Китнисс побрела в спальню. Забравшись на свою кровать и обернувшись одеялом, она крепко сжала ушастика в горсти, все еще надеясь на чудо. Ведь чудеса случаются, так ей рассказывал папа…
Папа…
Очень долго ее трясло и знобило, а потом тело словно окунули в огонь — жар плавил кожу изнутри, разгоняя кровь по венам вместе с болью и сожалением. А на соседней кровати сладко спала Прим, не подозревая, что мир рухнул, похоронив под обломками и их отца…
Сколько вот так она просидела, Китнисс не знала. Но когда послышался тихий скрип, девочка даже не подумала испугаться и бросилась вон из комнаты. Оказалось, скрипело старенькое кресло с зияющей раной вместо сидушки, которое мама вылечила, заткнув нутро ненужными рваными тряпками. А теперь мать сидела в нем и раскачивалась вперед-назад, а деревянные кости кресла скрипели в такт ее движениям…

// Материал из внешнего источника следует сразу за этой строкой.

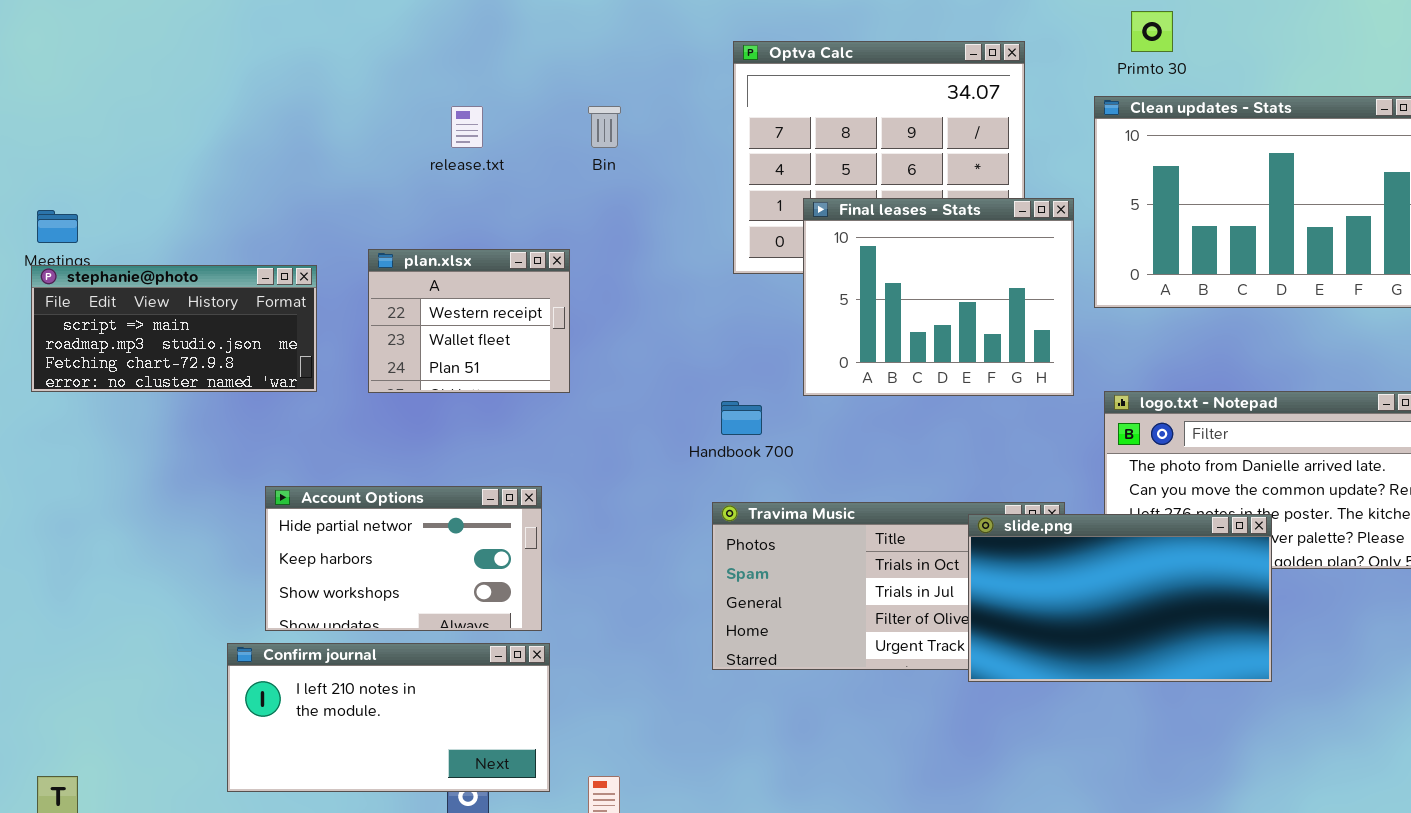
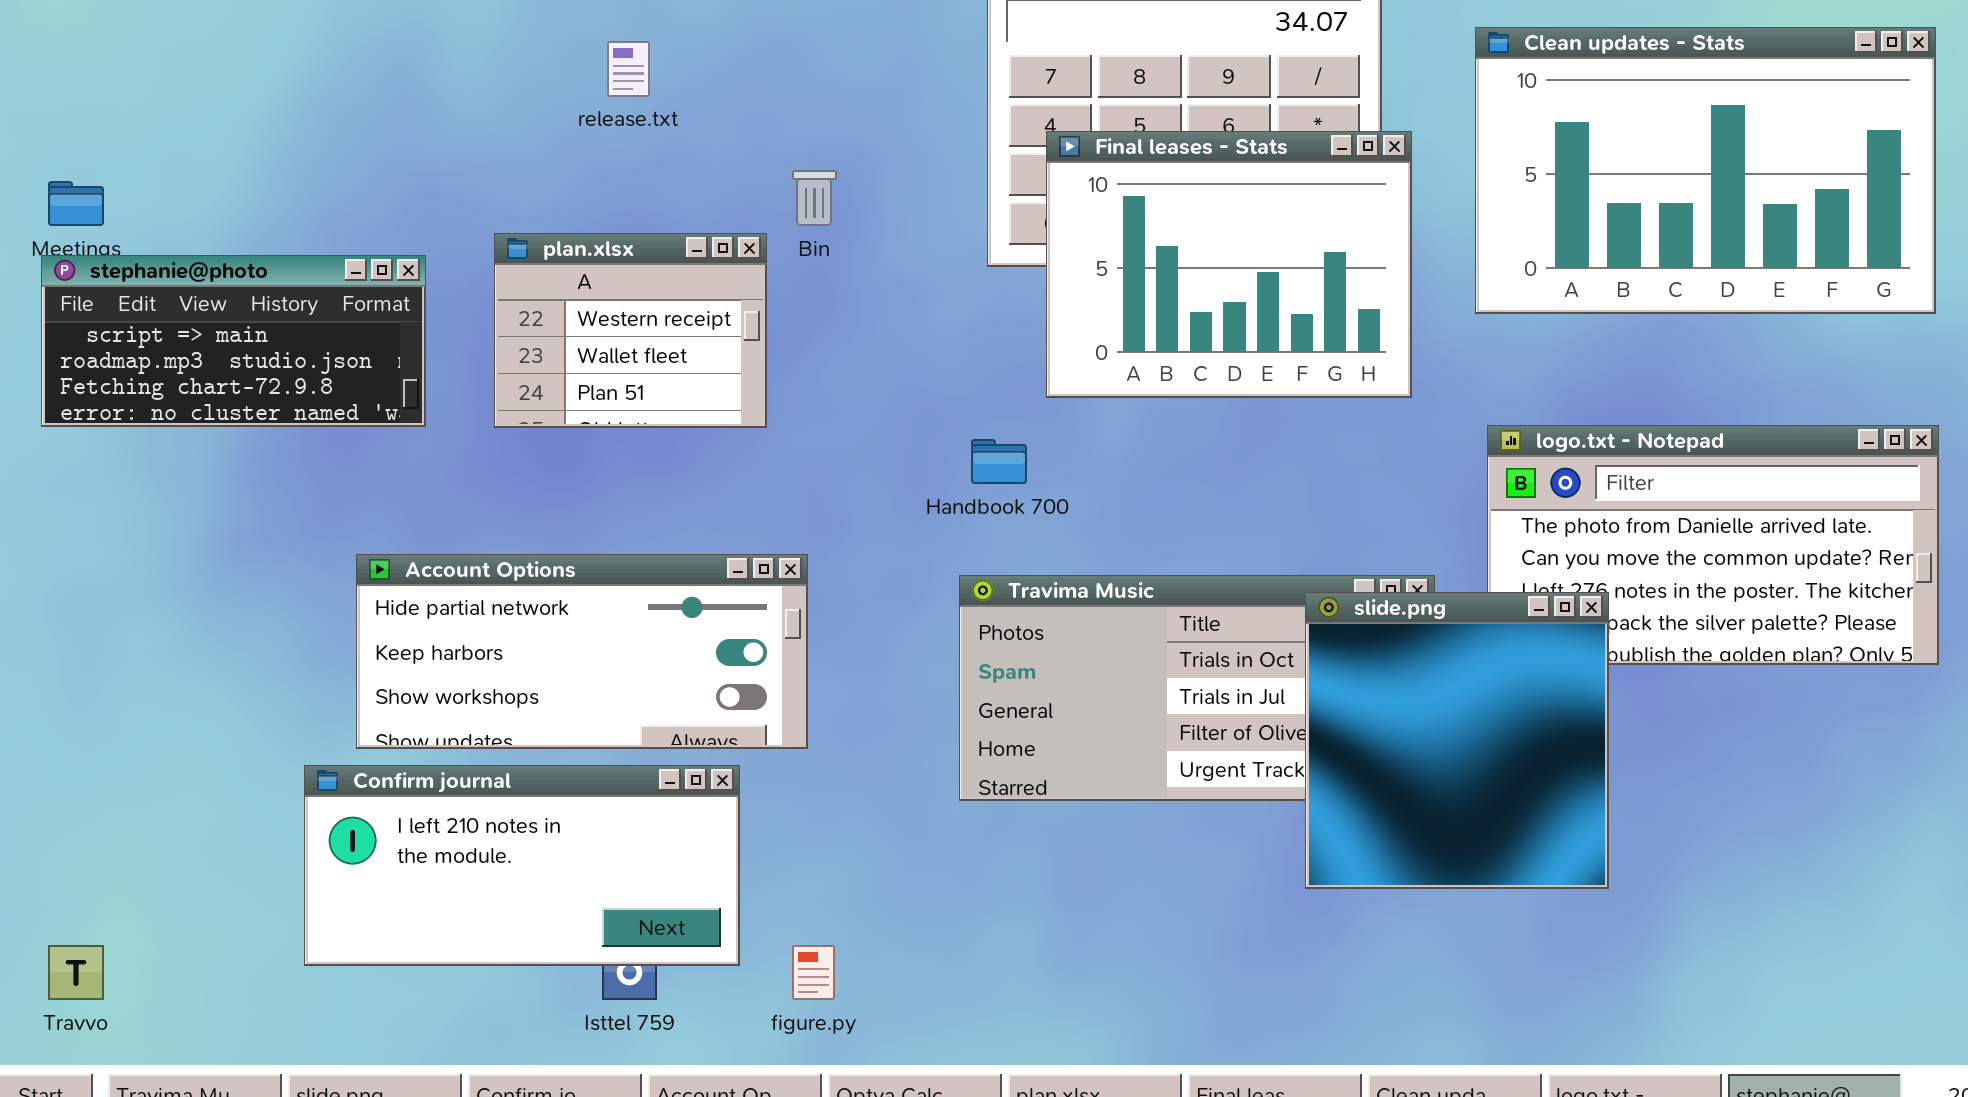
Bin: [588,106,621,148] -> [792,170,837,226], moved
Final leases - Stats: [803,198,1074,396] -> [1046,131,1412,398], moved
Account Options: [265,486,542,631] -> [356,554,808,749], resized
slide.png: [968,514,1272,682] -> [1305,592,1609,889], resized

— Мамочка… — Китнисс бросилась ей на шею. Вот сейчас мама обнимет ее, погладит по голове и скажет, что все будет хорошо… И пусть это будут только слова, все равно станет легче…
Секунда. Две. Три. Минута. Пять. Вечность.
Ничего.
Девочка медленно отстранилась, потом отошла, чтобы зажечь керосиновую лампу, на дне которой оставалось немного масла. Папа должен был с утра принести керосин.
Папа…
Зажечь огонь вышло только с третьего раза, потому что руки ее дрожали. При этом не обошлось без ожогов — подушечку указательного пальца слегка ужалило пламя, но этот укус — ничто, в сравнении со смертоносным нападением на шахту… Ее мысли прервал шорох, донесшийся из спальни, затем раздался тихий плач. Прим… Китнисс снова кинулась к матери.